• [Dataset extract]:

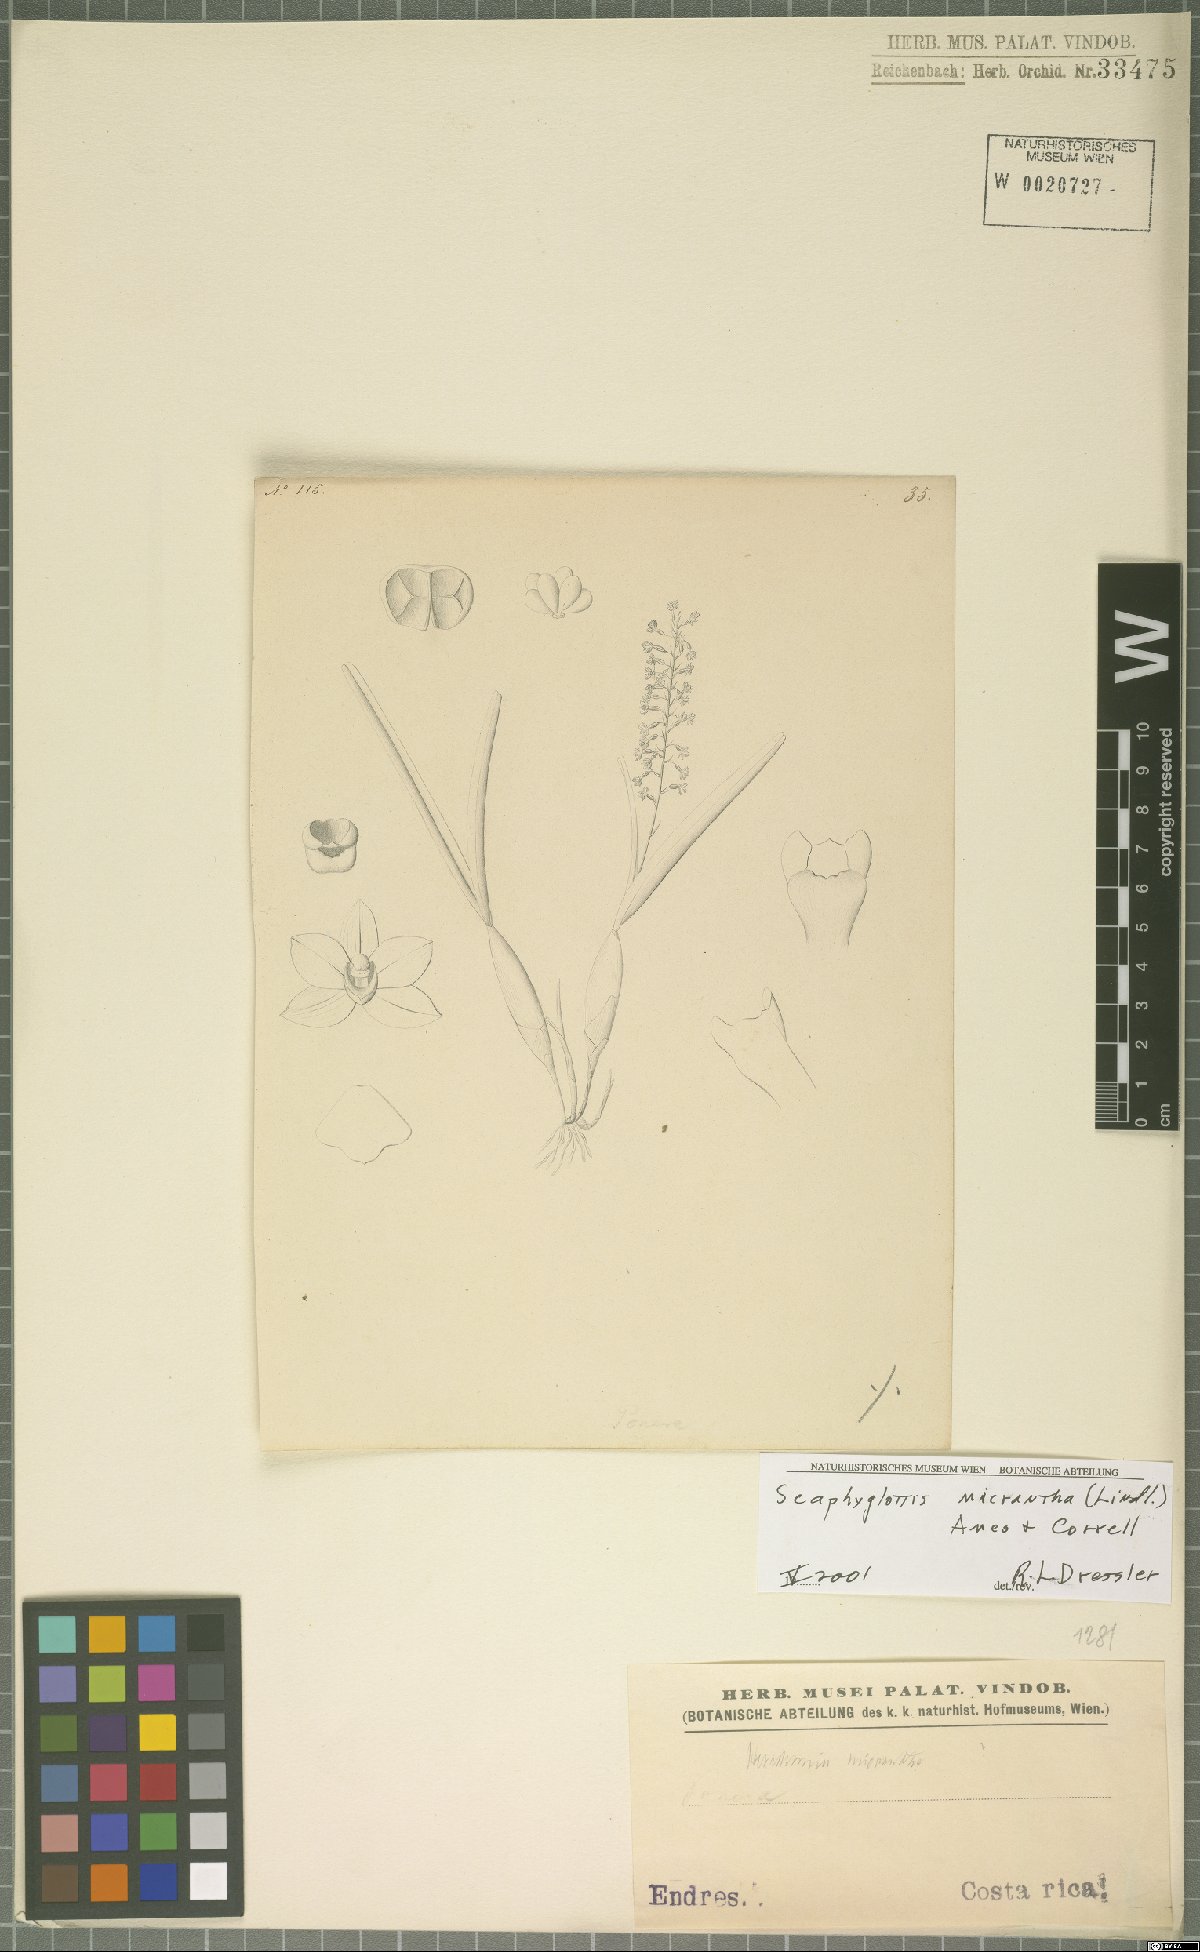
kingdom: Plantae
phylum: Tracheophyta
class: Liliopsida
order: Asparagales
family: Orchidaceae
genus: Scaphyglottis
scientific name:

• [Written instruction]:
Pull out the text lines from each item above, word for word, and leave the pictures out of your answer.

• [Worked solution]:
kingdom: Plantae
phylum: Tracheophyta
class: Liliopsida
order: Asparagales
family: Orchidaceae
genus: Scaphyglottis
scientific name:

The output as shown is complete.